Copy only what lies from the line containing "9. Enter a brief" through the line containing "(Uninstall any pip-installed" in the entries below, keeping both end lines exact and dropping every picture.

[Saved data entries]
****************************************
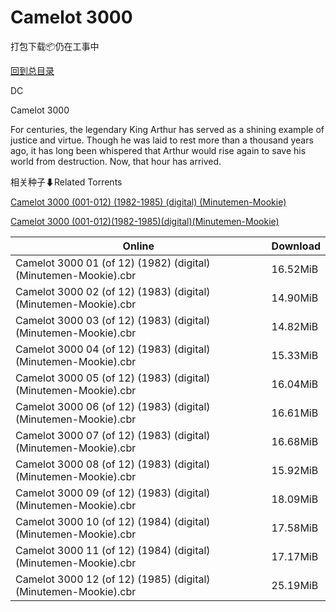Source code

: # Camelot 3000

打包下载📦仍在工事中

[回到总目录](/Catalogs.md)

DC

Camelot 3000

For centuries, the legendary King Arthur has served as a shining example of justice and virtue. Though he was laid to rest more than a thousand years ago, it has long been whispered that Arthur would rise again to save his world from destruction. Now, that hour has arrived. 





相关种子⬇Related Torrents

[Camelot 3000 (001-012) (1982-1985) (digital) (Minutemen-Mookie)](https://github.com/alicewish/markdown/blob/master/torrent/Camelot-3000--001-012---1982-1985---digital---Minutemen-Mookie.md)

[Camelot 3000 (001-012)(1982-1985)(digital)(Minutemen-Mookie)](https://github.com/alicewish/markdown/blob/master/torrent/Camelot-3000--001-012--1982-1985--digital--Minutemen-Mookie.md)

Online | Download
--- | ---
Camelot 3000 01 (of 12) (1982) (digital) (Minutemen-Mookie).cbr | 16.52MiB
Camelot 3000 02 (of 12) (1983) (digital) (Minutemen-Mookie).cbr | 14.90MiB
Camelot 3000 03 (of 12) (1983) (digital) (Minutemen-Mookie).cbr | 14.82MiB
Camelot 3000 04 (of 12) (1983) (digital) (Minutemen-Mookie).cbr | 15.33MiB
Camelot 3000 05 (of 12) (1983) (digital) (Minutemen-Mookie).cbr | 16.04MiB
Camelot 3000 06 (of 12) (1983) (digital) (Minutemen-Mookie).cbr | 16.61MiB
Camelot 3000 07 (of 12) (1983) (digital) (Minutemen-Mookie).cbr | 16.68MiB
Camelot 3000 08 (of 12) (1983) (digital) (Minutemen-Mookie).cbr | 15.92MiB
Camelot 3000 09 (of 12) (1983) (digital) (Minutemen-Mookie).cbr | 18.09MiB
Camelot 3000 10 (of 12) (1984) (digital) (Minutemen-Mookie).cbr | 17.58MiB
Camelot 3000 11 (of 12) (1984) (digital) (Minutemen-Mookie).cbr | 17.17MiB
Camelot 3000 12 (of 12) (1985) (digital) (Minutemen-Mookie).cbr | 25.19MiB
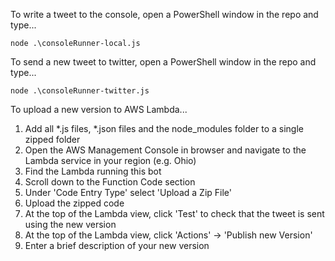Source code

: To write a tweet to the console, open a PowerShell window in the repo and type...

    node .\consoleRunner-local.js

To send a new tweet to twitter, open a PowerShell window in the repo and type...

    node .\consoleRunner-twitter.js

To upload a new version to AWS Lambda...

1. Add all *.js files, *.json files and the node_modules folder to a single zipped folder
2. Open the AWS Management Console in browser and navigate to the Lambda service in your region (e.g. Ohio)
3. Find the Lambda running this bot
4. Scroll down to the Function Code section
5. Under 'Code Entry Type'  select 'Upload a Zip File'
6. Upload the zipped code
7. At the top of the Lambda view, click 'Test' to check that the tweet is sent using the new version
8. At the top of the Lambda view, click 'Actions' -> 'Publish new Version'
9. Enter a brief description of your new version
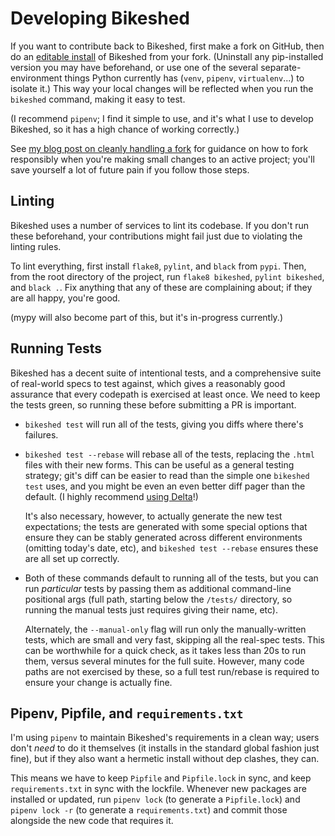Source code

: Developing Bikeshed
===================

If you want to contribute back to Bikeshed,
first make a fork on GitHub,
then do an [editable install](https://tabatkins.github.io/bikeshed/#install-dev) of Bikeshed from your fork.
(Uninstall any pip-installed version you may have beforehand,
or use one of the several separate-environment things Python currently has
(`venv`, `pipenv`, `virtualenv`...)
to isolate it.)
This way your local changes will be reflected when you run the `bikeshed` command,
making it easy to test.

(I recommend `pipenv`;
I find it simple to use,
and it's what I use to develop Bikeshed,
so it has a high chance of working correctly.)

See [my blog post on cleanly handling a fork](https://www.xanthir.com/b4hf0)
for guidance on how to fork responsibly
when you're making small changes to an active project;
you'll save yourself a lot of future pain
if you follow those steps.

Linting
-------

Bikeshed uses a number of services to lint its codebase.
If you don't run these beforehand,
your contributions might fail just due to violating the linting rules.

To lint everything, first install `flake8`, `pylint`, and `black` from `pypi`.
Then, from the root directory of the project, run `flake8 bikeshed`, `pylint bikeshed`, and `black .`.
Fix anything that any of these are complaining about;
if they are all happy, you're good.

(mypy will also become part of this, but it's in-progress currently.)

Running Tests
-------------

Bikeshed has a decent suite of intentional tests,
and a comprehensive suite of real-world specs to test against,
which gives a reasonably good assurance that every codepath is exercised at least once.
We need to keep the tests green,
so running these before submitting a PR is important.

* `bikeshed test` will run all of the tests,
 giving you diffs where there's failures.
* `bikeshed test --rebase` will rebase all of the tests,
    replacing the `.html` files with their new forms.
    This can be useful as a general testing strategy;
    git's diff can be easier to read than the simple one `bikeshed test` uses,
    and you might be even an even better diff pager than the default.
    (I highly recommend [using Delta](https://github.com/dandavison/delta)!)

    It's also necessary, however, to actually generate the new test expectations;
    the tests are generated with some special options
    that ensure they can be stably generated across different environments
    (omitting today's date, etc),
    and `bikeshed test --rebase` ensures these are all set up correctly.

* Both of these commands default to running all of the tests,
    but you can run *particular* tests
    by passing them as additional command-line positional args
    (full path, starting below the `/tests/` directory,
    so running the manual tests just requires giving their name, etc).

    Alternately, the `--manual-only` flag
    will run only the manually-written tests,
    which are small and very fast,
    skipping all the real-spec tests.
    This can be worthwhile for a quick check,
    as it takes less than 20s to run them,
    versus several minutes for the full suite.
    However, many code paths are not exercised by these,
    so a full test run/rebase is required to ensure your change is actually fine.

Pipenv, Pipfile, and `requirements.txt`
---------------------------------------

I'm using `pipenv` to maintain Bikeshed's requirements in a clean way;
users don't *need* to do it themselves
(it installs in the standard global fashion just fine),
but if they also want a hermetic install without dep clashes, they can.

This means we have to keep `Pipfile` and `Pipfile.lock` in sync,
and keep `requirements.txt` in sync with the lockfile.
Whenever new packages are installed or updated,
run `pipenv lock` (to generate a `Pipfile.lock`)
and `pipenv lock -r` (to generate a `requirements.txt`)
and commit those alongside the new code that requires it.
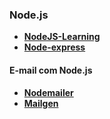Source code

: ### Node.js
- __[NodeJS-Learning](https://github.com/sergtitov/NodeJS-Learning)__
- __[Node-express](https://github.com/nodebr/node-with-express)__

#### E-mail com Node.js
- __[Nodemailer](https://github.com/nodemailer/nodemailer)__
- __[Mailgen](https://github.com/eladnava/mailgen)__
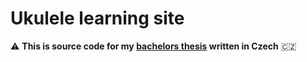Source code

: # Ukulele learning site

:warning: **This is source code for my [bachelors thesis](https://github.com/danbalarin/bachelors-thesis) written in Czech** :czech_republic:
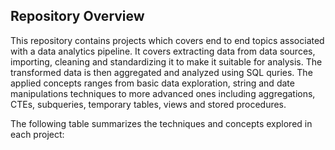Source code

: ## Repository Overview

This repository contains projects which covers end to end topics associated with a data analytics pipeline. It covers extracting data from data sources, importing, cleaning and standardizing it to make it suitable for analysis. The transformed data is then aggregated and analyzed using SQL quries. The applied concepts ranges from basic data exploration, string and date manipulations techniques to more advanced ones including aggregations, CTEs, subqueries, temporary tables, views and stored procedures.

The following table summarizes the techniques and concepts explored in each project:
****************************************
● **EXERCISE SOLUTION**:
9. Enter a brief description of your new version
Source code

: Developing Bikeshed
===================

If you want to contribute back to Bikeshed,
first make a fork on GitHub,
then do an [editable install](https://tabatkins.github.io/bikeshed/#install-dev) of Bikeshed from your fork.
(Uninstall any pip-installed version you may have beforehand,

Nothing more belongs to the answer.